Zain Kazmi is the Chief Digital & Analytics Officer and the Vice Chancellor of Health Affairs for the University of Texas System. The UT System spans fourteen institutions eight focused on healthcare, united by the One UT Health Strategic Framework and making up a huge center of healthcare innovation in the United States. In this episode, Kazmi covered the establishment of the One UT Health framework, emerging technology he’s excited about for the near future, and his focuses at the UT system.
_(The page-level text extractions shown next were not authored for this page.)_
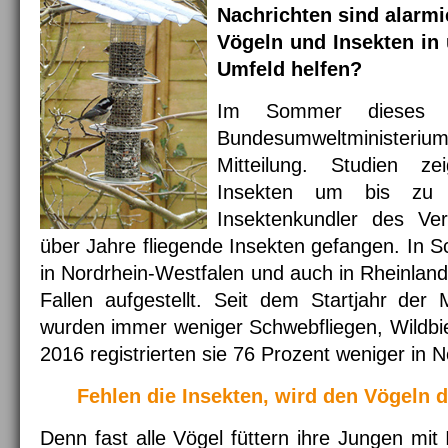
Nachrichten sind alarm
Vögeln und Insekten in
Umfeld helfen?
Im Sommer dieses 
Bundesumweltministeri
Mitteilung. Studien z
Insekten um bis zu 
Insektenkundler des Ve
über Jahre fliegende Insekten gefangen. In S
in Nordrhein-Westfalen und auch in Rheinlan
Fallen aufgestellt. Seit dem Startjahr de
wurden immer weniger Schwebfliegen, Wildbie
2016 registrierten sie 76 Prozent weniger in 
Fehlen die Insekten, wird den Vögeln 
Denn fast alle Vögel füttern ihre Jungen mit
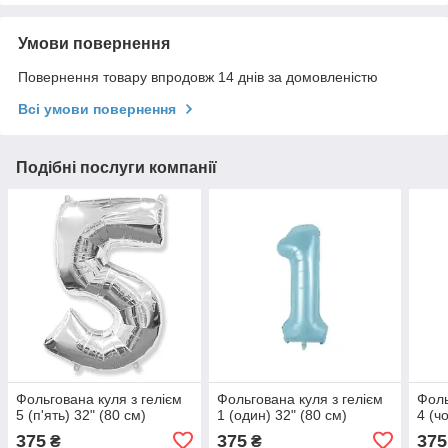
Умови повернення
Повернення товару впродовж 14 днів за домовленістю
Всі умови повернення
Подібні послуги компанії
Фольгована куля з гелієм
Фольгована куля з гелієм
Фоль
5 (п'ять) 32" (80 см)
1 (один) 32" (80 см)
4 (ч
375
375
375
₴
₴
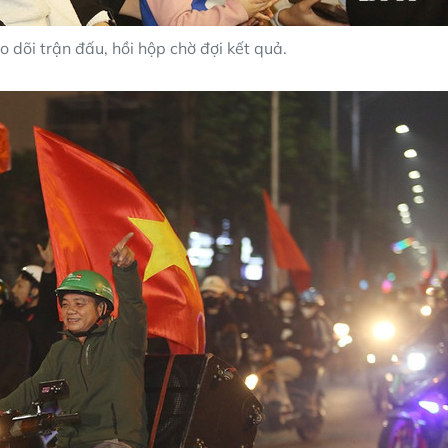
 dõi trận đấu, hồi hộp chờ đợi kết quả.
“Innovation has to be a core part of our mission…we should be providing more holistic care, thinking of more innovative ways to care for people and use technology to make even greater impact.”
– Zain Kazmi
Kazmi discussed the role of the UT System in providing education, facilitating research, and caring for patients on a large scale. He also dug into his role as the Chief Digital & Analytics Officer and the Vice Chancellor of Health Affairs, and some of the major challenges and opportunities he sees in his work across the enterprise. He covered:
“The One UT Health strategic framework is a big leap forward…for us as an overall health enterprise,” said Kazmi. “It gives us somewhat of a North Star…it also puts [down] some clear high-level objectives” that guide the UT System’s technology investments, he said.
One example is how the system approaches technology vendors. “We have Epic. We used to have a bunch of partners. We tightened that down,” said Kazmi. Now, he said, the system focuses more on investing in their EHR and understanding what’s coming on the development roadmap.
Looking ahead to emerging technology like AI, Kazmi focused on specific improvements like staffing efficiency and consumer retention. Overall, he said, the strategic framework is “centered around ‘where should we be more efficient, more cohesive? Where is there redundancy or unnecessary variation?'” Amidst so much exciting new technology emerging right now, Kazmi highlighted this focus on cohesion and efficiency system-wide.
“[Our focus on] workforce starts with nursing,” said Kazmi. “We have ten nursing schools and eight CNOs — we still have a massive problem in how we’re thinking of nursing staffing, even though we have that huge pipeline. We can’t just recruit our way out of this problem,” he said.
Kazmi recommended focusing on innovation specifically to solve the challenge of nursing shortages and support nursing staff. “We need to be investing in workforce. We can’t keep up [using] just labor. The demand versus supply, it’s just getting worse…We need to think about retention in a different way, recruitment in a more tech-enabled way, and then productivity,” he said.
He cites technology including AI and patient apps that can support nurses in performing their tasks more efficiently and improve retention. This focus on enabling nurses with new technology “is having a really measurable impact on our nurses staying within the hospitals, especially younger nurses,” said Kazmi.
“I’m really excited about how [the healthcare industry] is thinking about the consumer,” said Kazmi. “Patients are expecting more in terms of convenience…that’s an area, frankly, where academic medical centers have got a long way to go. Where do we excel? Complex care….[but] as you go into other healthcare settings, the understanding of the consumer is really exciting,” he said.
Kazmi discussed the challenge that a fee-for-service model presents to this consumer-focused approach, and the role that innovation plays in moving beyond the status quo.
“Innovation has to be a core aspect of our mission. It’s easy to say, ‘things are okay right now,’ but that’s not in my view what a health system should be doing,” he said. “It’s doubling down on thinking of more innovative ways to care for people….often we are more like a sick care system, but how we are preventing care is really important…it’s important that we start shifting in that direction. Now is the time to do it,” he said.